Fishing in NCBI Tax using the Common Tree function
In this last part of the exercise, we will investigate relationships between different species of fish. We have compiled this list of various fish:
Latin name Common name TaxID Danio rerio Zebrafish 7955 Gadus morhua Atlantic cod 8049 Mustelus griseus Spotless smooth-hound (shark) 89020 Petromyzon marinus Sea lamprey 7757 Latimeria chalumnae Coelacanth (famous "Blue fish") 7897 Lepidosiren paradoxa South American lungfish 7883
Now, go to the front page of NCBI Taxonomy and click Common Tree under "Taxonomy Tools". Here, you can add species to a tree one by one by entering either the Latin name or the TaxID in the field near the top and clicking Add. You can also add a whole list at once if you have a text file containing either TaxIDs or Latin names, one per line (you might want to try this using block selection).
IMPORTANT: Tick the box labeled "include unranked (phylogenetic) taxa" to get a maximally resolved tree. Note that you can click the small boxes with a "+" to see the full lineages, if you want.
QUESTION 8a: In this selection of species, what is the sister group (nearest neighbour) to the Zebrafish? What is the sister group to the lungfish?
Now try to add yourself (i.e. Human) to the tree, using either the Latin name or the TaxID. Any surprises?
QUESTION 8b: What is now the sister group to the lungfish?

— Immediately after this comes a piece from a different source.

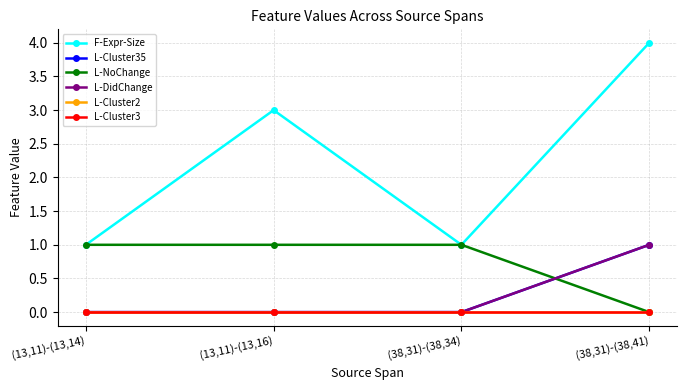

Between (13,11)-(13,16) and (38,31)-(38,34), which series saw the biggest shift?

F-Expr-Size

QUESTION 8c: Which of the following is most closely related to the "Blue fish": the cod, or you?
QUESTION 8d: Which of the following is most closely related to the cod: the shark, or you?

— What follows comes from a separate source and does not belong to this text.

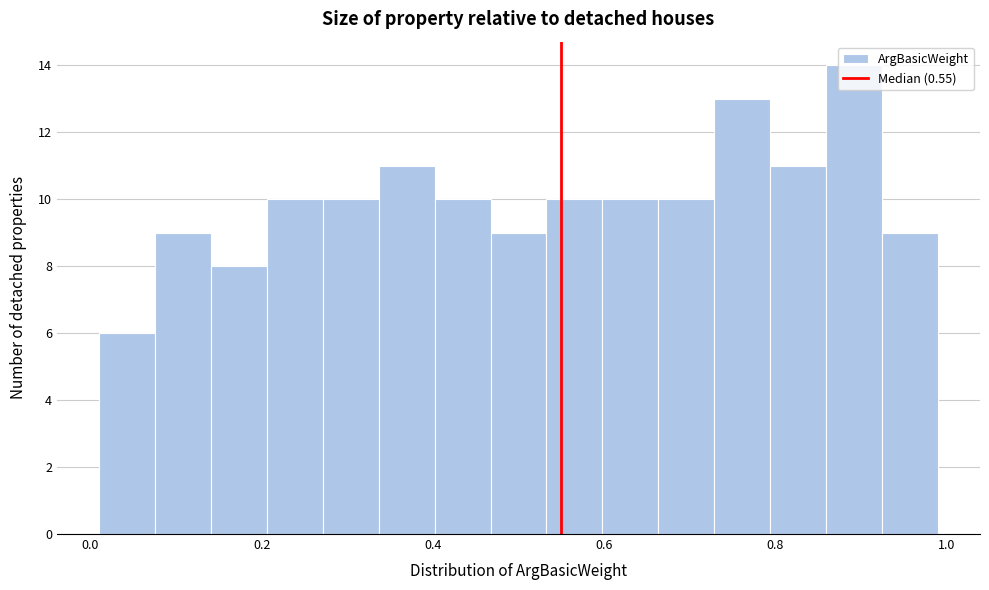

Read against the x-axis, roughly where is the centre of the tallest bar?

0.90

QUESTION 8e: Which of the following is most closely related to the shark: the lamprey, or you?
QUESTION 8f: Does the category "fish" make any scientific sense?
Leave the browser window with the Common tree open for the next question.
Comparing trees
A bioinformatician has compared the sequences of a gene from the seven species we used in the previous question, and arrived at the following tree:
You will later learn how to make trees like these in the Phylogenetic trees exercise. For now, you only need to know that such a tree is not necessarily 100% correct, since it is based on a limited amount of data.
QUESTION 9a: Are there any differences in the branching pattern between the gene tree and the Common tree from the previous question?
QUESTION 9b: Can the gene tree be made to comply with the Common tree by swapping two species? If so, which two?